How are they finding it, in practical reality, if they have not encountered it, however?
This is a fair question. I’ll speak from my Franciscan experience. But I’m sure it applies to other religious families too.
The men and women who come to the four orders that St. Francis founded come looking for something more than what they have. They do not come because they lack something, but because they discovered something.
In the case of our religious family they have looked into their souls and have discovered a call to a simple way of life. They have discovered that they no longer need or want the material things that the world has to offer them. They want to be part of a bigger family, a real brotherhood or sisterhood where people care about each other and take care of each other, not just live together and do things together. They want to live closer to Christ than they already do. They are hungry for Jesus. They want to be like him in every possible way, humanly speaking.
When they look into their hearts they see a desire for poverty as a way of lfie, not as a social imposition. They experience the desire to be with Christ in prayer, silence and in community.
Also, in their heart they feel a strong desire to serve the Church in extraordinary circumstances, not just the ordinary circumstances of parish life, but in the missions, the homeless shelter, the streets of the city, the hospital, the foreign missions, among those people that no one envies.
They want to be one of those whom everyone despises or fears: illegal immigrants, criminals, drug addicts, prostitutes, AIDS victims, handicapped, mentally ill, even senior citizens.
The desire to own nothing, not even the clothes they wear and to be subject to the authority of another is strong within them. They want to submit their will to a higher power who speaks to them every day in every situation. They want to obey. There is a great comfort in asking for permission to use the car or money to buy a new suit of clothes or permission to travel outiside the city.
They want to give up what they have, such as their families and be joined to a spiritual family that is bound to each other by a covenant. They are willing to make the great sacrifice of not seeing father, mother and relatives no more than once a year for a few days, of spending holidays and birthdays with their spiritual family.

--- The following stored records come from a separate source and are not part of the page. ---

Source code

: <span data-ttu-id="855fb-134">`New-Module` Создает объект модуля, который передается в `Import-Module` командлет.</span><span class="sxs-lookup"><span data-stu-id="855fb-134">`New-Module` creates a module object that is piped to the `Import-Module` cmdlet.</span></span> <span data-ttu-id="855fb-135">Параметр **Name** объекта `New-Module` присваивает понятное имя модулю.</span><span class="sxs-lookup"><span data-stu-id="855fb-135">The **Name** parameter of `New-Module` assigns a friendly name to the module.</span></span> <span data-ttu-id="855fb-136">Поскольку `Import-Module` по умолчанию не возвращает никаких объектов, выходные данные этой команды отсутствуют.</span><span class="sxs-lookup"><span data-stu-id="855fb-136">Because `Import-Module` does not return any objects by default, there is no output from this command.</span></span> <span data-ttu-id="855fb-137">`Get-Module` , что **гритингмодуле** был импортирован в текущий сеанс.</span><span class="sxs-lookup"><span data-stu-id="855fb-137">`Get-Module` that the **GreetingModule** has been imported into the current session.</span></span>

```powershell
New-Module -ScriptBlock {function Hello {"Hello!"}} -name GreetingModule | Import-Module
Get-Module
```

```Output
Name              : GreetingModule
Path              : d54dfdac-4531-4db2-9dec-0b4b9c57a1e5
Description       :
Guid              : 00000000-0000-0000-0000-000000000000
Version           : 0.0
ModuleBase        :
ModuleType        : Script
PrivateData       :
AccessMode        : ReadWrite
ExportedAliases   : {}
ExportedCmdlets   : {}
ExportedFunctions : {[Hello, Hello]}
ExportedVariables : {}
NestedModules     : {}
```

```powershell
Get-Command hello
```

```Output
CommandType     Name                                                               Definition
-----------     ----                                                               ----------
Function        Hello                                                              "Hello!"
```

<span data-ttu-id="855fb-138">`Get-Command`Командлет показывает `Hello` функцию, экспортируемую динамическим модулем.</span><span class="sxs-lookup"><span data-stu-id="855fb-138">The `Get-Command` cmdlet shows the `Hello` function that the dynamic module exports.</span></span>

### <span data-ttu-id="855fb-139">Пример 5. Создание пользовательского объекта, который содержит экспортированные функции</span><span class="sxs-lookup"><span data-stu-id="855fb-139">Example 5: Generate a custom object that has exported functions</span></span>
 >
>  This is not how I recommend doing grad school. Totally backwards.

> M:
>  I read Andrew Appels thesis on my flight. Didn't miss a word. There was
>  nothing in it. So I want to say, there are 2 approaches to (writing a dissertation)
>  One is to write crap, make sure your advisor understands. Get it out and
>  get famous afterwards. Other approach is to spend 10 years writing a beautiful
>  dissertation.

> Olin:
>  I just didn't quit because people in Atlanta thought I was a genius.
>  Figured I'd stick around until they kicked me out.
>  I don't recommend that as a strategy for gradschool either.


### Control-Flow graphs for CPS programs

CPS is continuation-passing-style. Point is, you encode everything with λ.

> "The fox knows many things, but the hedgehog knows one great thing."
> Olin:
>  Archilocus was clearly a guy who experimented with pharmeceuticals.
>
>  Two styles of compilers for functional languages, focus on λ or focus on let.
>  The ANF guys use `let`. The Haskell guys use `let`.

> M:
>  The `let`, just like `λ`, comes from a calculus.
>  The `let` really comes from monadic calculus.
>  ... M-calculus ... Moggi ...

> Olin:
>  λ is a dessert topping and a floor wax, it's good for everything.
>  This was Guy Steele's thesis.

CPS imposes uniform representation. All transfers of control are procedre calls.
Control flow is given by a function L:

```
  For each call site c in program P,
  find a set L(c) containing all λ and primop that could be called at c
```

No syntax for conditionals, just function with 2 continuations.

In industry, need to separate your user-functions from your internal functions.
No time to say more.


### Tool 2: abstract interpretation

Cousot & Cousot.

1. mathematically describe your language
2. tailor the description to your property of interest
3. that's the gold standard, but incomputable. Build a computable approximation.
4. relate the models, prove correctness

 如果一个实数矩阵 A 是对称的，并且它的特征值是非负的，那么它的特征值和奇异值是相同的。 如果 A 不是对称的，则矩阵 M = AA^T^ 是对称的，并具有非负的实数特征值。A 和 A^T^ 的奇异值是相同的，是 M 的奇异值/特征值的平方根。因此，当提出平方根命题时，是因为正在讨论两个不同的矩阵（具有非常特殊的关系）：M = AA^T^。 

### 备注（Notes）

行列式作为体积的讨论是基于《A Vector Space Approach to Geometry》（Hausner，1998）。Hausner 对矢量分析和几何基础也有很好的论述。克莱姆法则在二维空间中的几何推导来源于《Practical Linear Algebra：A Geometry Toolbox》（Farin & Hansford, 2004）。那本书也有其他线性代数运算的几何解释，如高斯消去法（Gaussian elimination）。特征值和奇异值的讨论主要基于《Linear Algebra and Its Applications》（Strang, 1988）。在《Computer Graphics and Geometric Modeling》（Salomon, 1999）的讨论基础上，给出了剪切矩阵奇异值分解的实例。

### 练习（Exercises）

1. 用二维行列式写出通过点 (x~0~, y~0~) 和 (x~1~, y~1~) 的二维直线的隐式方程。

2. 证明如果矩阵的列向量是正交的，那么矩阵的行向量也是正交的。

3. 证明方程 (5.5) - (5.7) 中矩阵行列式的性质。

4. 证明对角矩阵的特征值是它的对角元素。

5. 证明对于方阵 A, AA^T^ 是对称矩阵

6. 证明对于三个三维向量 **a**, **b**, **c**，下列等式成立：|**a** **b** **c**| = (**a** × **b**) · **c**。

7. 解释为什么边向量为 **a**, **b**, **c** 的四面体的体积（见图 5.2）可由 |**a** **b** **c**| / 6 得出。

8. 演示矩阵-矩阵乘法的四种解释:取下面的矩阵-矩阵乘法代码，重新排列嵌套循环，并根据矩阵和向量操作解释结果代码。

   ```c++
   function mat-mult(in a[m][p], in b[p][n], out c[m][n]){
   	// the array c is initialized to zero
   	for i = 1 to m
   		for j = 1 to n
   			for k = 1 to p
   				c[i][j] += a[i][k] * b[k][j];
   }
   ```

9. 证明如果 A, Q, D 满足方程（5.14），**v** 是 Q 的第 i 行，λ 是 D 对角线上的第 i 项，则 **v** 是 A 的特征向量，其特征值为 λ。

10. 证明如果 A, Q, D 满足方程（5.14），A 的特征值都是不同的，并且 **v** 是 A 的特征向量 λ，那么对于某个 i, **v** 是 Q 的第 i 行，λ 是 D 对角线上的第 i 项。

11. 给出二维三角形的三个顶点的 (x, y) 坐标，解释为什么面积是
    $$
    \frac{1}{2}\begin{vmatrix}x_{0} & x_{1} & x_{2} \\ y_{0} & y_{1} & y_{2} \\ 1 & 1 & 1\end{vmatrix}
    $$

They discover the value of chastity. Most Franciscans are married, but friars and nuns are celibate as are some of the Secular Franciscans. There is a deep sense of freedom in this way of life. You belong to no one else except Christ and your religious family. No one has claims on you. You are totally poor. You belong to no one. No one will claim you as their own if you’re in a hospital. This is true freedom and joy. To be as alone as Christ was on the cross.
The joys of penance, fasts, abstinance, sharing everything, even your clothing become such driving forces in your life.
When all of this is perceived within the soul, the person begins to look. The Holy Spirit guides the person until they discover the Franciscan family. These are the attributes of our family.
Now, remember, some of these attributes are also present in other religious families, the order of priorities may differ and so may the emphasis, but essentially all of these are part of every religious family. The difference is in emphasis and what each family considers its highest priority. I like to call it its signature statement to the world.
In one religious family it may be poverty, another obedience, another service to the poor, another contemplation and so forth. But all religious families have many of these attributes.
In any case, one does not need to experience it. One discovers it within one’s own soul. You discover your hunger for this and you begin to look, just as you begin to look for food when you’re hungry. And if you’re truly called, you will run into the right religious family for you.
When you find it you feel that you have finally arrived home.
This is both insightful and noteworthy. Too often, I think, much of todays successes or failures has to, unfortunately, compete in judgement against a perceived golden era which may have actually been what was extraordinary. Thus the comparisons are not always fair or being made on the best basis.
This is very true. We tend to see the golden years as typical. Often they are the extraordinary. But we are very nearsighted creatures.
Just look at people like St. John Neuman of Philadelphia. He died on the streets. What was the bishop doing out on the streets when he collapsed? He was out performing priestly duties, because there were not enough priests to send out.
St. Vincent de Paul founded his own institute, the Congregation of the Mission (Vincentians) because there were not enough priests in Paris to care for the poor.
St. John de La Salle founded the Christian Brothers because there were not enough monasteries in France to educate young boys. The days of monks and monasteries where boys went for education had come to an end.
Elizabeth Ann Seton founded the Sisters of Charity because there were no Catholic sisters to educate poor children and there were no public schools.
We forget these times. We tend to remember back in 1960 when we had 40 religious brothers teaching at the local high school, 20 sisters at the local elementary school and five priests in every parish. Just 60 years before that, this was not the case. Mother Cabrini came here in the early 1900s, because we had no sisters to care for the Italian immigrants, just like priests and religious come today to care for the immigrants.
Between Mother Cabrini’s arrival and today, we had an explosion of vocations and we think that it was always that way. HELLOOOOOOOOO, read the history of the Church.